* **What you need to do**: Rewrite the records below as a JSON list of strings, one string per line, with blank lines dropped. Omit the pictures from your answer.

Extracted records:
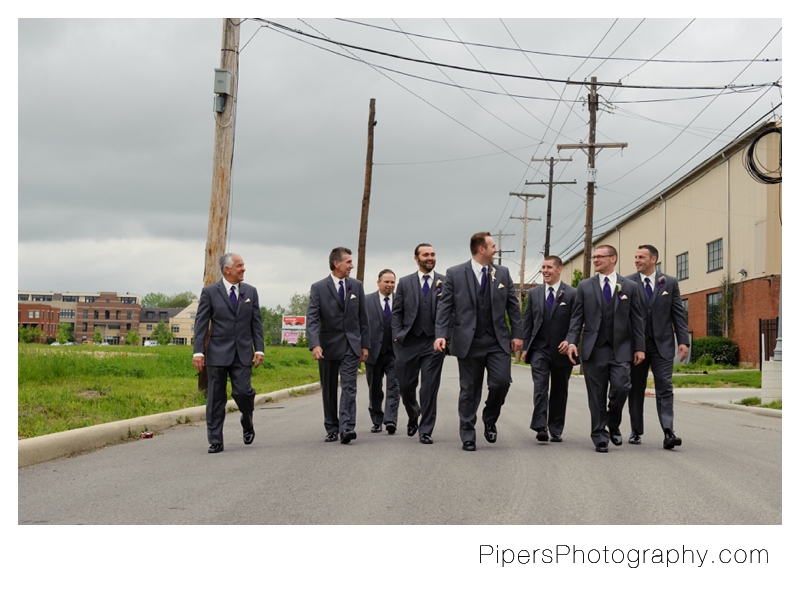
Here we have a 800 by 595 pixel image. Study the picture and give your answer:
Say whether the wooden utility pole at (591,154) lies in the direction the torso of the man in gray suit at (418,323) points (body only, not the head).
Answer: no

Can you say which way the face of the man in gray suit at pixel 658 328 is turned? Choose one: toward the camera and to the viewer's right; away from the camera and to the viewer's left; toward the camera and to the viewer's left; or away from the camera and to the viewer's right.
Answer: toward the camera and to the viewer's left

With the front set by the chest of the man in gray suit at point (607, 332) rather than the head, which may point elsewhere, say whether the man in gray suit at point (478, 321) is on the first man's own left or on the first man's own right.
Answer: on the first man's own right

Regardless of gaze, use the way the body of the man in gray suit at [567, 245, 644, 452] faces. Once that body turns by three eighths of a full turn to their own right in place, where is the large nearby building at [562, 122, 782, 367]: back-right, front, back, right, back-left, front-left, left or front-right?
front-right

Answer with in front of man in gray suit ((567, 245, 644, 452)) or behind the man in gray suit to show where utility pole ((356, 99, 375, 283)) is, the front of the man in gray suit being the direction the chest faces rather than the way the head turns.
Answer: behind

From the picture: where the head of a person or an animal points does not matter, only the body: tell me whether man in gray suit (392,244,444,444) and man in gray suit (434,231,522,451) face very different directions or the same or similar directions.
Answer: same or similar directions

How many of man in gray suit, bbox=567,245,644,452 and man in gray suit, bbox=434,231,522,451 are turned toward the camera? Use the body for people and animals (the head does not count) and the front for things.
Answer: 2

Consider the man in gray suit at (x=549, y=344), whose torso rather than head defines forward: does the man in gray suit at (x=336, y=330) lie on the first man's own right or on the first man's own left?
on the first man's own right

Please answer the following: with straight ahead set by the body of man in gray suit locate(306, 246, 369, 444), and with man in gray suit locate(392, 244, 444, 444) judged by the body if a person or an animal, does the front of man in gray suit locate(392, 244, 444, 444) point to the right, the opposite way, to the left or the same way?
the same way

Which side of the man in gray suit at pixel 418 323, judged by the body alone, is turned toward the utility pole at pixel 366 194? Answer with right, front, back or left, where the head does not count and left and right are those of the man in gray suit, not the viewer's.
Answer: back

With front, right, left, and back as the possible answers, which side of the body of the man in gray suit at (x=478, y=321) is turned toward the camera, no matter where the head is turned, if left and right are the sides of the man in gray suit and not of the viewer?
front

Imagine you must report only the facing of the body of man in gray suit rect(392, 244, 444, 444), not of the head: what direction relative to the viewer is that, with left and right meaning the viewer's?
facing the viewer

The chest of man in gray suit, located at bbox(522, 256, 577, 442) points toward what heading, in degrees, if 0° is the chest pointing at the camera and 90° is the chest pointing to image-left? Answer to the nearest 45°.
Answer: approximately 0°
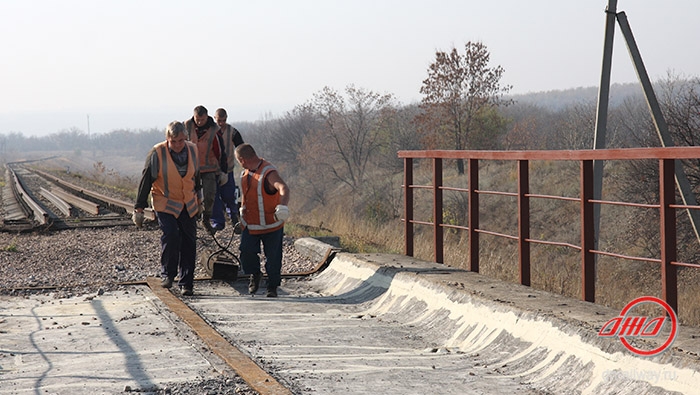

* **Solution for this problem**:
[
  "Here we have a 800 by 595 pixel image. Study the picture and give your answer:",
  "Say whether the wooden utility pole at (591,154) lies in the direction the torso of the man in gray suit at (418,323) points (body only, not the head).",
  "Answer: no",
  "Can you say which way the face of the man in gray suit at pixel 658 328 is turned? Choose one: toward the camera and to the viewer's right; away from the camera and to the viewer's left; toward the camera and to the viewer's left; or away from the camera and to the viewer's right.",
  "Answer: toward the camera and to the viewer's left",
  "With the front set by the chest of the man in gray suit at point (607, 332) rather than the head, which may point elsewhere, say whether the man in gray suit at point (478, 321) is on the first man's own left or on the first man's own right.",
  "Answer: on the first man's own right",
  "Regardless of gaze, use the way the body of the man in gray suit at [567, 245, 644, 452] faces. Once that body turns by three eighths of a full turn to their own right in place, where is the large nearby building at [562, 122, 782, 367]: back-right, front, back, right, back-left, front-left, left or front-right?",
  "front-right",
  "Answer with in front of man in gray suit ((567, 245, 644, 452)) or behind the man in gray suit to show where utility pole ((356, 99, 375, 283)) is, the front of the man in gray suit being the direction the chest faces rather than the way the head turns.",
  "Answer: behind",
  "From the picture: where the head of a person or an animal points does not matter, only the body: tell me whether man in gray suit (392,244,444,444) and man in gray suit (434,231,522,451) face very different directions or the same or similar directions.",
  "Answer: same or similar directions",
  "How many of man in gray suit, bbox=567,245,644,452 and man in gray suit, bbox=434,231,522,451 are turned toward the camera? Use the body for people and animals (the head does not count) and the front for things.",
  "Answer: 2",
  "Consider the man in gray suit at (x=549, y=344), whose torso rather than head defines forward: does the man in gray suit at (x=336, y=330) lie on the first man's own right or on the first man's own left?",
  "on the first man's own right",
  "Please answer the following: with straight ahead set by the body of man in gray suit locate(306, 246, 369, 444), and with man in gray suit locate(392, 244, 444, 444) judged by the body if a person or an animal, does the front of man in gray suit locate(392, 244, 444, 444) point to the right, the opposite way, to the left or the same way?",
  "the same way",
  "Which side of the man in gray suit at pixel 418 323, judged by the body alone, is turned toward the utility pole at pixel 366 194? Answer with right, front, back or left, where the head does not count and left and right are those of the man in gray suit, not the viewer's.",
  "Answer: back",
  "With front, right, left, and back as the possible answers, which side of the body of the man in gray suit at (x=478, y=321) is turned toward the camera, no matter where the head is turned, if left and right are the sides of the man in gray suit and not of the viewer?",
  "front",
  "Imagine you must report only the facing of the body of man in gray suit rect(392, 244, 444, 444), not of the head: what direction relative to the viewer is that, with left and right meaning the viewer's?",
  "facing the viewer",
  "The chest of man in gray suit, located at bbox(522, 256, 577, 442) points toward what heading, in degrees, if 0° is the chest pointing at the camera and 90° is the chest pointing to image-left? Answer to the nearest 45°.",
  "Answer: approximately 0°"
]